ACTIVITY
All records must be restated word for word.

──────── SUPPLIED DATA

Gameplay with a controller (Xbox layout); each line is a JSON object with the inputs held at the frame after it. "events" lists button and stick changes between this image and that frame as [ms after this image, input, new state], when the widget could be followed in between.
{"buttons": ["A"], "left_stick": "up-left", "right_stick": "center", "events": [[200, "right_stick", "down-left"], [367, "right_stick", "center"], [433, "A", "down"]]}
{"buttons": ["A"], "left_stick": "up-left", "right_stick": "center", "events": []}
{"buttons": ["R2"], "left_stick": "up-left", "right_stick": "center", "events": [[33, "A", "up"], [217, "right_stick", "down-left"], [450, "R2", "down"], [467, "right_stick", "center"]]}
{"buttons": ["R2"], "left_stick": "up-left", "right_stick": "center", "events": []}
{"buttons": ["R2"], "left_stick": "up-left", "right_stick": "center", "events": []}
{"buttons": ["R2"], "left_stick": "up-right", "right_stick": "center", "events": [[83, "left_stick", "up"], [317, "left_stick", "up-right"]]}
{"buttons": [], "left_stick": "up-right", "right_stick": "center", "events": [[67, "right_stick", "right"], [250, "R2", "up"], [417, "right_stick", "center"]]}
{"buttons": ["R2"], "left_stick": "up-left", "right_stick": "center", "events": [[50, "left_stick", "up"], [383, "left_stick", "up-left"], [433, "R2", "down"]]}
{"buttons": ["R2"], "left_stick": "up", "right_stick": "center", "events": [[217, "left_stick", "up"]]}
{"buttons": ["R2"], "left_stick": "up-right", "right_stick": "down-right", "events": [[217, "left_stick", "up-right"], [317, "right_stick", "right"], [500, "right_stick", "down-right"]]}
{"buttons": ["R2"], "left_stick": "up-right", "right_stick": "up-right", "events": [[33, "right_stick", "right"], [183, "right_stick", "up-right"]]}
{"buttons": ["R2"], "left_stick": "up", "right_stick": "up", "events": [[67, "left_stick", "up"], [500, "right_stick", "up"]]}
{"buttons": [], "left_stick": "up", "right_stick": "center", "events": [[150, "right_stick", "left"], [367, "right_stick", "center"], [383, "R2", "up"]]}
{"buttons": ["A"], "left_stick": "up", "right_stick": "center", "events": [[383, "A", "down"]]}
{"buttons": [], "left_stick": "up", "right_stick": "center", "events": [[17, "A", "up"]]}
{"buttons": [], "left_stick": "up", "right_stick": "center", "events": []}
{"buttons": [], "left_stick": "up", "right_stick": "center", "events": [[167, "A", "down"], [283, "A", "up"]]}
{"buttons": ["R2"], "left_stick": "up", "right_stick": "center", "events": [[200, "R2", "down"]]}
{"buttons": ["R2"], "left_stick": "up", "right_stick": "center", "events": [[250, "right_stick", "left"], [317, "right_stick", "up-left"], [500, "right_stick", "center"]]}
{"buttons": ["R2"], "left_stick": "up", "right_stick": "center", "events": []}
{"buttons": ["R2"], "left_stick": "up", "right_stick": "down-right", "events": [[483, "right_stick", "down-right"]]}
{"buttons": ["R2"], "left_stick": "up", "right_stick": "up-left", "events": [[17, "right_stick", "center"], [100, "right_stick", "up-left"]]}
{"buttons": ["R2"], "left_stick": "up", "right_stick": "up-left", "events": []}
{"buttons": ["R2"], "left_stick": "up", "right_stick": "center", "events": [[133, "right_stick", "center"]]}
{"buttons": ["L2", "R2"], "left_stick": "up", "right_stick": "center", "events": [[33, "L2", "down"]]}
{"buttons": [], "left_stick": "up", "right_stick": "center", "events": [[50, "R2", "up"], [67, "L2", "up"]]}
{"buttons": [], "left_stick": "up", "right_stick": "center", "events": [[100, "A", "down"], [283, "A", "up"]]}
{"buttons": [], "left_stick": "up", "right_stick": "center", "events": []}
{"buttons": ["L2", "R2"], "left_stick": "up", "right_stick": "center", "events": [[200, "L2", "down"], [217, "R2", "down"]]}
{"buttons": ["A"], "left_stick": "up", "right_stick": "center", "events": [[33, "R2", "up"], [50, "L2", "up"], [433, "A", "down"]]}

────────────────

ANSWER TO THE PROBLEM
Gameplay with a controller (Xbox layout); each line is a JSON object with the inputs held at the frame after it. "events" lists button and stick changes between this image and that frame as [ms after this image, input, new state], when the widget could be followed in between.
{"buttons": ["A"], "left_stick": "up-left", "right_stick": "center", "events": [[200, "right_stick", "down-left"], [367, "right_stick", "center"], [433, "A", "down"]]}
{"buttons": ["A"], "left_stick": "up-left", "right_stick": "center", "events": []}
{"buttons": ["R2"], "left_stick": "up-left", "right_stick": "center", "events": [[33, "A", "up"], [217, "right_stick", "down-left"], [450, "R2", "down"], [467, "right_stick", "center"]]}
{"buttons": ["R2"], "left_stick": "up-left", "right_stick": "center", "events": []}
{"buttons": ["R2"], "left_stick": "up-left", "right_stick": "center", "events": []}
{"buttons": ["R2"], "left_stick": "up-right", "right_stick": "center", "events": [[83, "left_stick", "up"], [317, "left_stick", "up-right"]]}
{"buttons": [], "left_stick": "up-right", "right_stick": "center", "events": [[67, "right_stick", "right"], [250, "R2", "up"], [417, "right_stick", "center"]]}
{"buttons": ["R2"], "left_stick": "up-left", "right_stick": "center", "events": [[50, "left_stick", "up"], [383, "left_stick", "up-left"], [433, "R2", "down"]]}
{"buttons": ["R2"], "left_stick": "up", "right_stick": "center", "events": [[217, "left_stick", "up"]]}
{"buttons": ["R2"], "left_stick": "up-right", "right_stick": "down-right", "events": [[217, "left_stick", "up-right"], [317, "right_stick", "right"], [500, "right_stick", "down-right"]]}
{"buttons": ["R2"], "left_stick": "up-right", "right_stick": "up-right", "events": [[33, "right_stick", "right"], [183, "right_stick", "up-right"]]}
{"buttons": ["R2"], "left_stick": "up", "right_stick": "up", "events": [[67, "left_stick", "up"], [500, "right_stick", "up"]]}
{"buttons": [], "left_stick": "up", "right_stick": "center", "events": [[150, "right_stick", "left"], [367, "right_stick", "center"], [383, "R2", "up"]]}
{"buttons": ["A"], "left_stick": "up", "right_stick": "center", "events": [[383, "A", "down"]]}
{"buttons": [], "left_stick": "up", "right_stick": "center", "events": [[17, "A", "up"]]}
{"buttons": [], "left_stick": "up", "right_stick": "center", "events": []}
{"buttons": [], "left_stick": "up", "right_stick": "center", "events": [[167, "A", "down"], [283, "A", "up"]]}
{"buttons": ["R2"], "left_stick": "up", "right_stick": "center", "events": [[200, "R2", "down"]]}
{"buttons": ["R2"], "left_stick": "up", "right_stick": "center", "events": [[250, "right_stick", "left"], [317, "right_stick", "up-left"], [500, "right_stick", "center"]]}
{"buttons": ["R2"], "left_stick": "up", "right_stick": "center", "events": []}
{"buttons": ["R2"], "left_stick": "up", "right_stick": "down-right", "events": [[483, "right_stick", "down-right"]]}
{"buttons": ["R2"], "left_stick": "up", "right_stick": "up-left", "events": [[17, "right_stick", "center"], [100, "right_stick", "up-left"]]}
{"buttons": ["R2"], "left_stick": "up", "right_stick": "up-left", "events": []}
{"buttons": ["R2"], "left_stick": "up", "right_stick": "center", "events": [[133, "right_stick", "center"]]}
{"buttons": ["L2", "R2"], "left_stick": "up", "right_stick": "center", "events": [[33, "L2", "down"]]}
{"buttons": [], "left_stick": "up", "right_stick": "center", "events": [[50, "R2", "up"], [67, "L2", "up"]]}
{"buttons": [], "left_stick": "up", "right_stick": "center", "events": [[100, "A", "down"], [283, "A", "up"]]}
{"buttons": [], "left_stick": "up", "right_stick": "center", "events": []}
{"buttons": ["L2", "R2"], "left_stick": "up", "right_stick": "center", "events": [[200, "L2", "down"], [217, "R2", "down"]]}
{"buttons": ["A"], "left_stick": "up", "right_stick": "center", "events": [[33, "R2", "up"], [50, "L2", "up"], [433, "A", "down"]]}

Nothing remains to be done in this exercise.